LES RUES D'ISSY (ACCÈS ALPHABÉTIQUE)

Les rues d'Issy de A à B

Abbé Grégoire (rue de l')

Cartes postale, début 20ème siècle
coll. Musée Français de la Carte à Jouer
La rue commence place de l'Église et se termine place du Onze Novembre 1918.
Elle est située dans le quartier : Les Hauts d’Issy / Les Épinettes – Le Fort.
Elle mesure 234 mètres de long.
Elle a été percée en 1863, pour relier directement la place de l’église, centre de l’ancien bourg, au secteur du plateau, « en évitant un coude par la rue de Chevreuse et le chemin des Monts [actuelles rues Jules Guesde et d’Alembert] » (Délibération du Conseil municipal du 7 novembre 1863).


 
Carte postale, début 20ème siècle
coll. Musée Français de la Carte à Jouer

Elle fut initialement désignée sous le nom de rue de l'Église (aucune des voies voisines n’ayant encore pris ce nom), appellation qui fut officialisée par une délibération du Conseil municipal du 9 septembre 1871.
 
Le nom actuel lui a été donné par une délibération du Conseil municipal du 21 avril 1894.
 
Le nom a été choisi en hommage à l'Abbé Grégoire (1750-1831), prêtre constitutionnel et homme politique de l’époque révolutionnaire.


 
Carte postale, début 20ème siècle
coll. Musée Français de la Carte à Jouer

Ordonné prêtre en 1775, Henri Grégoire est élu député aux États Généraux de 1789 et fait partie des premiers membres du bas clergé à rejoindre les députés du Tiers État.
Il est aussi le premier prêtre à prêter serment à la Constitution Civile du Clergé, et le 16 février 1791 il devient évêque constitutionnel de Blois.
Il est élu à la Convention. Partisan farouche de l’égalité, il fait reconnaître dès septembre 1791 le principe de l'égalité civile des Juifs et des Protestants. Il défend les Noirs des colonies – en majorité des esclaves – et contribue à faire voter le décret sur l’abolition de l’esclavage.

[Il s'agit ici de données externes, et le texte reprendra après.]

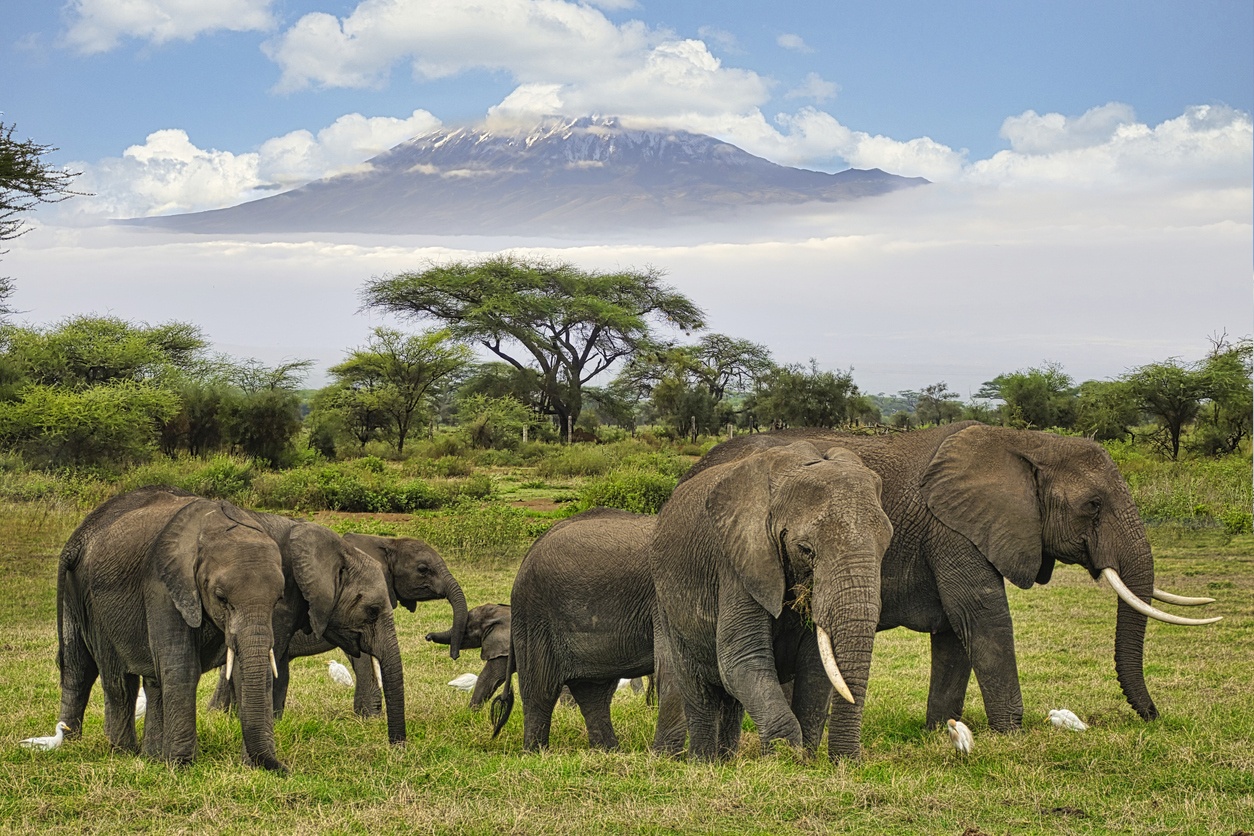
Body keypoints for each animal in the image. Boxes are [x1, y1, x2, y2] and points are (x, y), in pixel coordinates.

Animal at [58, 491, 295, 772]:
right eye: (221, 598)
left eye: (278, 598)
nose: (284, 768)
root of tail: (79, 535)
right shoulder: (163, 584)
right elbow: (182, 666)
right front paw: (181, 765)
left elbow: (241, 669)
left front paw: (250, 765)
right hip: (88, 599)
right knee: (95, 673)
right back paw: (107, 748)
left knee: (150, 680)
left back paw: (150, 756)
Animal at [652, 441, 897, 762]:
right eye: (805, 549)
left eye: (886, 545)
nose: (848, 763)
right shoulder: (737, 561)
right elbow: (742, 660)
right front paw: (784, 757)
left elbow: (815, 669)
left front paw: (805, 759)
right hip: (666, 603)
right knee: (698, 689)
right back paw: (704, 761)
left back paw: (726, 760)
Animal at [687, 426, 1223, 731]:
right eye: (1093, 506)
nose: (1153, 718)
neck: (1028, 443)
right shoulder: (953, 529)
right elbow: (982, 616)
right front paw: (1012, 732)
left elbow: (954, 632)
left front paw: (939, 730)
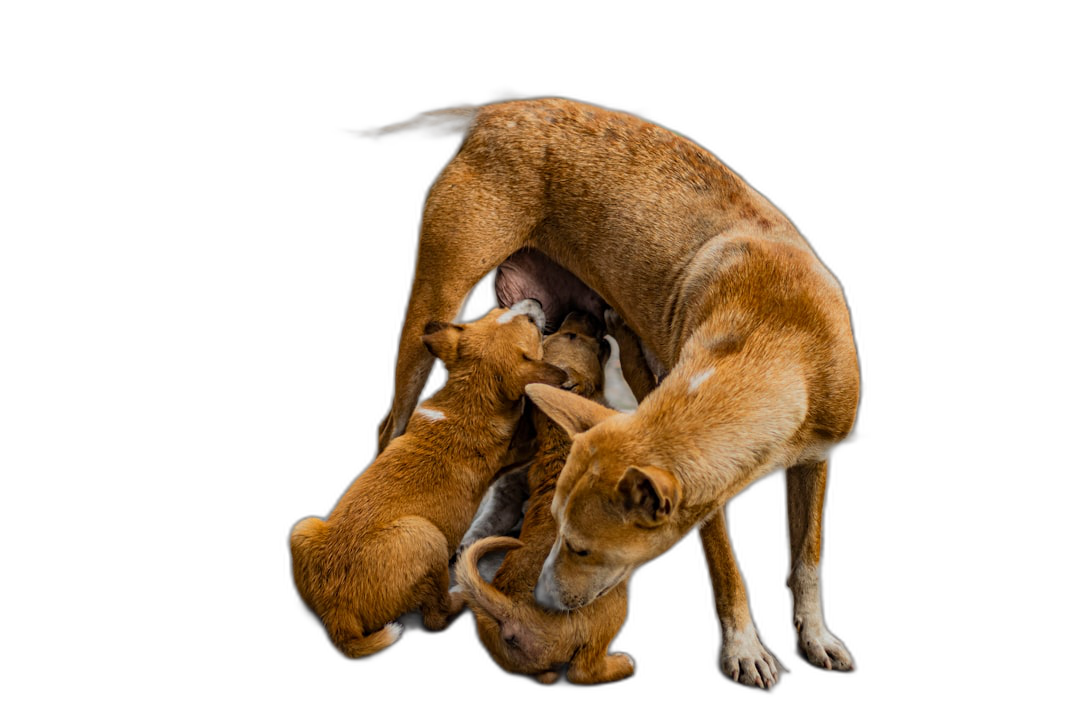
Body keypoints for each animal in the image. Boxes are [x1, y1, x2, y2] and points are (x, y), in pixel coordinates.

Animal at [291, 297, 570, 660]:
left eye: (499, 312)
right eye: (532, 324)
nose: (534, 300)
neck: (467, 397)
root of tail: (337, 613)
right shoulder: (520, 449)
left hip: (302, 528)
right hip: (429, 537)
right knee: (436, 617)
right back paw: (461, 597)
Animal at [455, 313, 630, 686]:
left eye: (562, 334)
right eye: (572, 336)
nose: (581, 312)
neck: (556, 435)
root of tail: (511, 613)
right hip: (609, 604)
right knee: (583, 671)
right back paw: (621, 664)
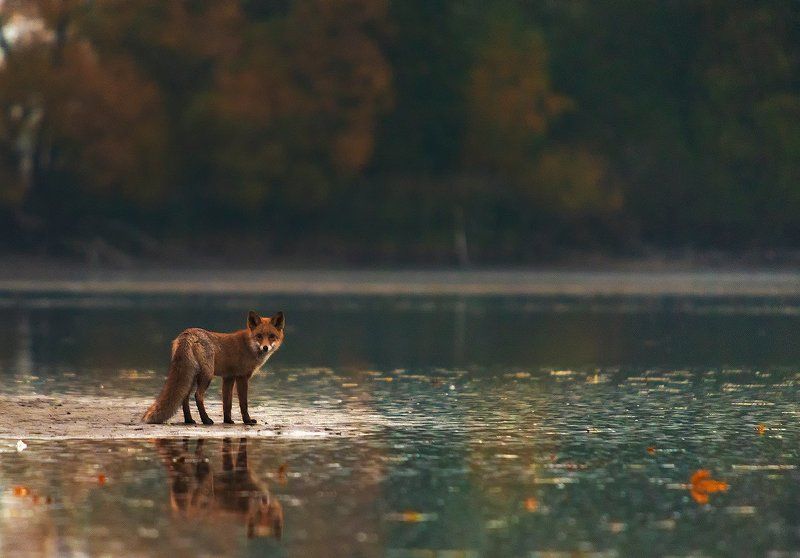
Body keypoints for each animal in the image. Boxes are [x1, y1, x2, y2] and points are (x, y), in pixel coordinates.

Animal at [142, 310, 285, 425]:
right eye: (259, 336)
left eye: (271, 336)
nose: (265, 347)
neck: (249, 346)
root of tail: (187, 333)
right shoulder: (241, 377)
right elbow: (243, 403)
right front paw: (247, 421)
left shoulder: (228, 377)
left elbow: (227, 403)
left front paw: (228, 421)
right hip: (207, 375)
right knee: (198, 395)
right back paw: (206, 420)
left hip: (192, 376)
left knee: (184, 397)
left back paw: (189, 420)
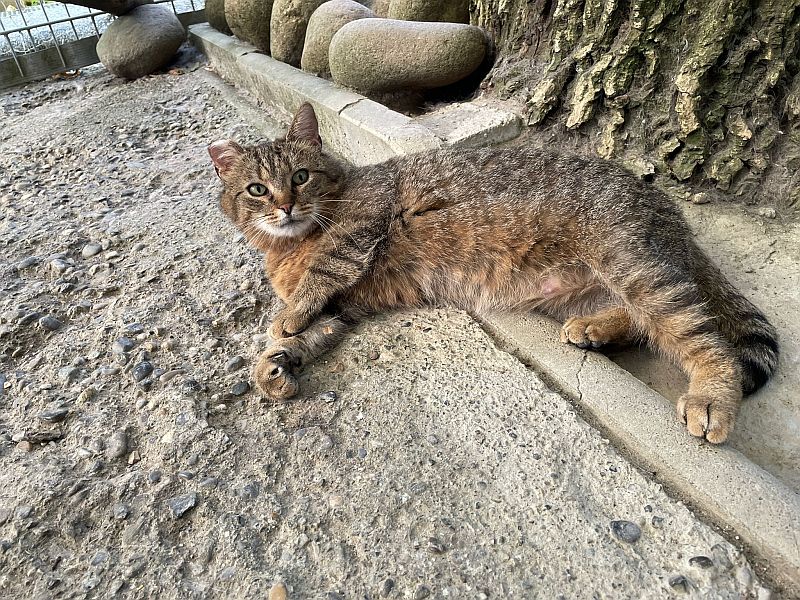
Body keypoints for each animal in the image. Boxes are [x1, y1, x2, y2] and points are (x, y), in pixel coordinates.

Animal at [208, 103, 779, 444]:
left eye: (301, 176)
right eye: (257, 189)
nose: (284, 205)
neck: (287, 245)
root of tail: (673, 215)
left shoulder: (357, 232)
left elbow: (316, 281)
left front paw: (286, 318)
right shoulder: (348, 306)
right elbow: (310, 333)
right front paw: (275, 362)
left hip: (633, 265)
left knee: (703, 337)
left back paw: (711, 395)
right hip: (585, 286)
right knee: (640, 320)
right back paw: (594, 328)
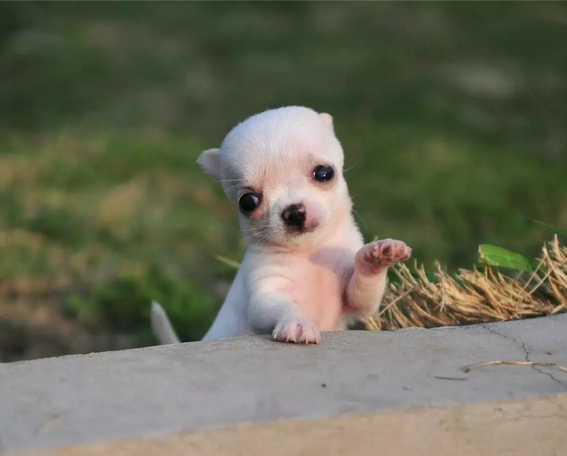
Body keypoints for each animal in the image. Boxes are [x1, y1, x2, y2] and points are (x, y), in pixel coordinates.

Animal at [152, 105, 412, 344]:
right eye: (248, 202)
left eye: (324, 173)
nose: (294, 212)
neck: (310, 251)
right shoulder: (266, 294)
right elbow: (284, 306)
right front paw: (297, 323)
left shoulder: (353, 300)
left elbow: (364, 288)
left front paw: (378, 256)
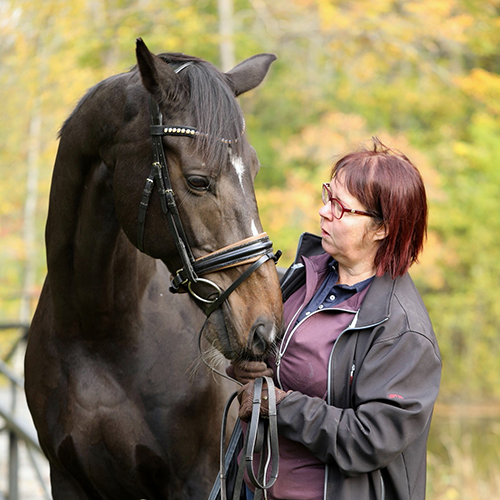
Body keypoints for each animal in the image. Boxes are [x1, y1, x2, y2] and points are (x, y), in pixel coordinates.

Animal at [25, 39, 284, 500]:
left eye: (253, 169)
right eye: (198, 181)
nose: (265, 326)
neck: (97, 332)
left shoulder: (198, 479)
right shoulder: (67, 479)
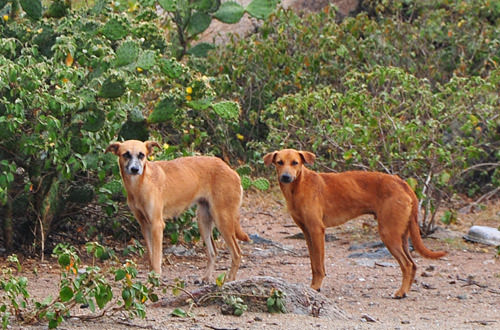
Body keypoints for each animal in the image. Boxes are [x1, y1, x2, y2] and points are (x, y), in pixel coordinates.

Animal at [106, 141, 249, 282]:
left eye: (141, 155)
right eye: (126, 154)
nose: (135, 169)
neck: (140, 185)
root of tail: (231, 170)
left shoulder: (157, 225)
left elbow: (156, 257)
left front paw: (155, 278)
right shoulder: (144, 225)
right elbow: (151, 256)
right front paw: (151, 277)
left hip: (222, 220)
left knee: (237, 253)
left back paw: (230, 280)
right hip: (203, 221)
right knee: (213, 252)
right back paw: (207, 277)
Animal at [264, 148, 448, 298]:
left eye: (295, 162)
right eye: (279, 162)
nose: (286, 177)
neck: (299, 187)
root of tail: (401, 182)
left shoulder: (317, 230)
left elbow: (319, 265)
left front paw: (315, 287)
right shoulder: (307, 232)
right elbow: (313, 264)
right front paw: (313, 286)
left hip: (389, 234)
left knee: (408, 265)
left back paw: (401, 292)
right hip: (401, 235)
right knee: (414, 265)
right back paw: (405, 291)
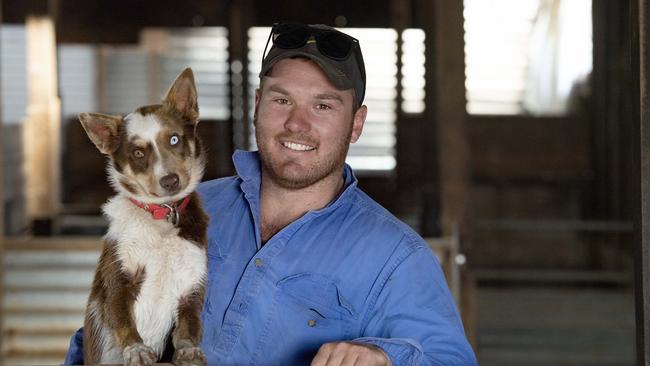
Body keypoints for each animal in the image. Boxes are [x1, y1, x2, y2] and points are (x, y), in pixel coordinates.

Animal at [79, 68, 208, 366]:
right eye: (138, 153)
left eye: (174, 139)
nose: (170, 180)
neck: (162, 214)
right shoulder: (119, 280)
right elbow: (124, 321)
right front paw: (136, 349)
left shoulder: (190, 288)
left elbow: (189, 328)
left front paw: (189, 351)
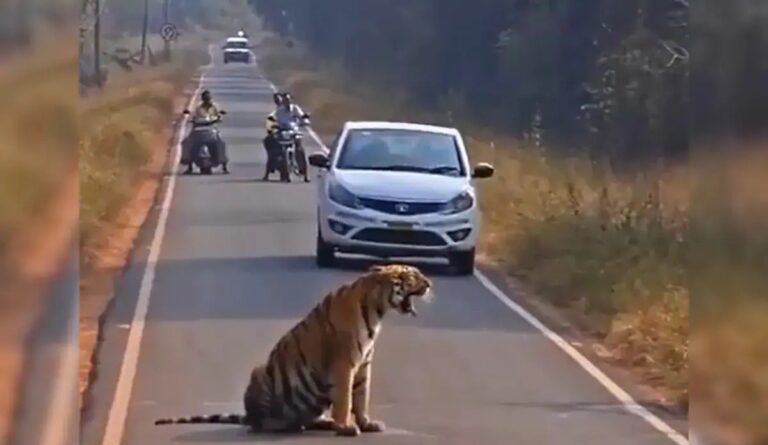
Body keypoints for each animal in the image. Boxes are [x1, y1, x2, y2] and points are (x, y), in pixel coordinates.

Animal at [154, 263, 433, 436]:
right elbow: (345, 398)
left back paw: (322, 422)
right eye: (412, 276)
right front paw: (346, 427)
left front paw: (366, 423)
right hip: (261, 375)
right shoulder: (344, 364)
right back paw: (281, 424)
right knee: (259, 424)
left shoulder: (364, 364)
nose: (430, 283)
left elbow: (361, 396)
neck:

Il œuvre également en faveur de l'instruction et est à l'origine du Conservatoire des Arts et Métiers.
Après la Révolution, il est membre du Conseil des Cinq Cents, puis du Corps Législatif, et du Sénat. Ouvertement républicain, il s’oppose à l’Empire. Il retrouve un siège de député en 1819, mais la même année il est frappé d’indignité nationale.
Ses cendres ont été transférées au Panthéon le 12 décembre 1989, à l'occasion des fêtes du bicentenaire de la Révolution française.
 
La rue dessert la Chapelle Notre-Dame Protectrice des Enfants, construite en 1933 dans l'enceinte du groupe scolaire Sainte-Clotilde / Pierre de Luxembourg.